Nuove accuse Usa all’Iran: «Ora invia armi ai talebani»

Secondo l’intelligence americana gli ayatollah metterebbero in secondo piano la storica rivalità con Al Qaida

Il flusso delle armi dirette dall’Iran all’Afghanistan, che arrivano ai talebani, è aumentato sensibilmente. Alcuni esponenti di spicco dell’amministrazione americana sostengono che gli ayatollah al potere a Teheran hanno ordinato l’invio, che farebbe parte di un piano di destabilizzazione anti americano in Irak e in Afghanistan. Altri sono più cauti nell’accusare direttamente i vertici iraniani, ma una delle zone più infiltrate dagli agenti di Teheran è sicuramente quella di Herat, dove ha sede il comando italiano della zona ovest dell’Afghanistan.
Mercoledì scorso il sottosegretario di Stato americano, Nicholas Burns, ha dichiarato in un’intervista alla Cnn che esistono «prove inconfutabili» del coinvolgimento iraniano nelle forniture di armi ai talebani.
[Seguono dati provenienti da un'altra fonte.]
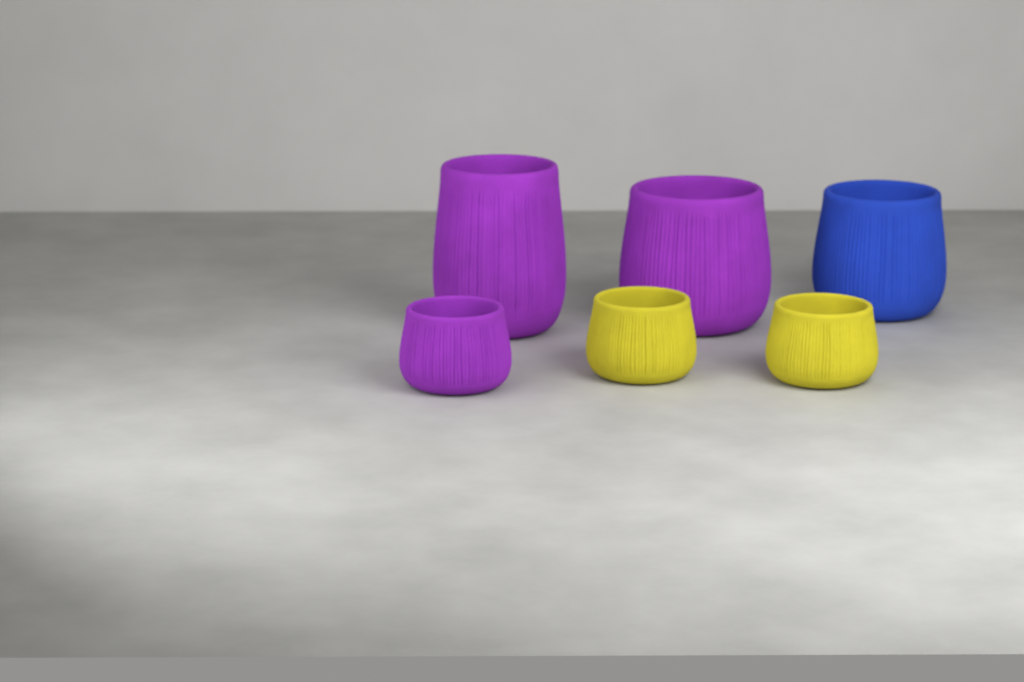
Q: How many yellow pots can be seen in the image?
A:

Secondo Burns all’origine del traffico ci sarebbe «il comando del corpo dei Guardiani della rivoluzione che è un'unità fondamentale del governo iraniano». Le pesanti affermazioni seguono la scoperta in Afghanistan di ordigni ad alta penetrazione, simili a quelli utilizzati in Irak, che secondo gli esperti Usa provengono dall’Iran. Le trappole esplosive, che riescono a penetrare le corazze più spesse, sono le stesse utilizzate lo scorso anno contro i nostri soldati a Nassirya.
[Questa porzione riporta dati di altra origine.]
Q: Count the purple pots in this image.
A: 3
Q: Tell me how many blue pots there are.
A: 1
Ieri, sul New York Times, l’ex capo della Cia e attuale segretario della Difesa Usa, Robert Gates, è stato più cauto, ma ha ammesso che secondo gli ultimi rapporti di intelligence il flusso di armi dall’Iran verso l’Afghanistan sta aumentando. «Rispetto ai dati sulle quantità che ho visto - ha aggiunto Gates - è difficile credere che il traffico sia associato ai contrabbandieri di droga o che possa avvenire senza che il governo iraniano ne sia a conoscenza».
Teheran respinge seccamente le accuse sostenendo di avere buoni rapporti con il governo afghano e facendo notare che i talebani sono estremisti sunniti, che non vedono di buon occhio gli sciiti iraniani. Quando i talebani erano al potere l’Iran ha rischiato una guerra con l’Afghanistan, ma ora i tempi sono cambiati. I Guardiani della rivoluzione temono l’accerchiamento degli americani presenti in forze ai loro confini, sia in Irak che in Afghanistan. In vista di un braccio di ferro sempre più duro sul nucleare i servizi stanno preparando il terreno per eventuali rappresaglie anti Usa in caso di bombardamenti contro i siti atomici. Il ministro della Difesa afghano, Abdul Rahim Wardak, ha in parte smentito i timori americani. «Ci sono prove del passaggio di armi - ammette il ministro - ma è difficile collegarle all’Iran: potrebbero venire da Al Qaida, dalla mafia della droga o da altre fonti». La zona più a rischio è quella della provincia di Herat che confina con l’Iran, dove si trovano circa mille uomini del contingente italiano in Afghanistan. Fra questi uno sparuto nucleo di finanzieri che deve addestrare la polizia di frontiera afghana. A Herat e dintorni sono stati sequestrati spesso armi ed esplosivi provenienti dall’Iran. Lo scorso anno il capo della polizia locale, Ahmed Ansari, aveva candidamente dichiarato che «l’Iran è un vicino pericoloso. Sappiamo che i terroristi vengono addestrati sia in Iran che in Pakistan e noi ci troviamo in mezzo».
Il problema è che il 56% della popolazione rurale della provincia crede alla versione delle notizie internazionali fornita dalla tv iraniana, secondo i sondaggi dei nostri reparti Psyops per la guerra psicologica.

L’infiltrazione iraniana è capillare e a tutti i livelli. In un complesso per ufficiali di polizia, 120 chilometri da Herat, subito dopo l’elezione del presidente iraniano, sono apparsi graffiti che auspicavano «Lunga vita ad Ahmadinejad».